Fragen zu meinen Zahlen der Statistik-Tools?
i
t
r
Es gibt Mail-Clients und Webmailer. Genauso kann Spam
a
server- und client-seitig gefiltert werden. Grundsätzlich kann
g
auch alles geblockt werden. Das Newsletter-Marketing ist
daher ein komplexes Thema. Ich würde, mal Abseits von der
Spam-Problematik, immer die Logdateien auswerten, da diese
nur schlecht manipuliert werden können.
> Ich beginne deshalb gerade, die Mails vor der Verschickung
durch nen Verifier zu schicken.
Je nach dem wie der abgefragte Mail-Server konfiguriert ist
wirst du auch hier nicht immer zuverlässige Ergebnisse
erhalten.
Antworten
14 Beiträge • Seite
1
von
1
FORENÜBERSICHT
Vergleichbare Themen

==

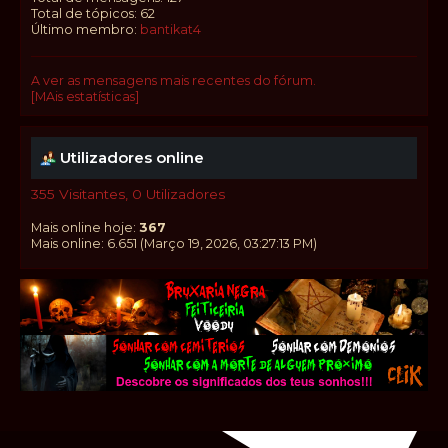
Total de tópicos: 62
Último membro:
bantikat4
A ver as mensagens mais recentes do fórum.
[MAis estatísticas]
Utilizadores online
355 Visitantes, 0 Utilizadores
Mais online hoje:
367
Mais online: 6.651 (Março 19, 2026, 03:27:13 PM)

| Task instructions |
Among the entries above, the line containing "Fragen zu meinen Zahlen der Statistik-Tools?", the line containing "Spam-Problematik, immer die", and all lines between them are to be restated word for word; nothing else belongs in the reply.

| Answer to this problem |
Fragen zu meinen Zahlen der Statistik-Tools?
i
t
r
Es gibt Mail-Clients und Webmailer. Genauso kann Spam
a
server- und client-seitig gefiltert werden. Grundsätzlich kann
g
auch alles geblockt werden. Das Newsletter-Marketing ist
daher ein komplexes Thema. Ich würde, mal Abseits von der
Spam-Problematik, immer die Logdateien auswerten, da diese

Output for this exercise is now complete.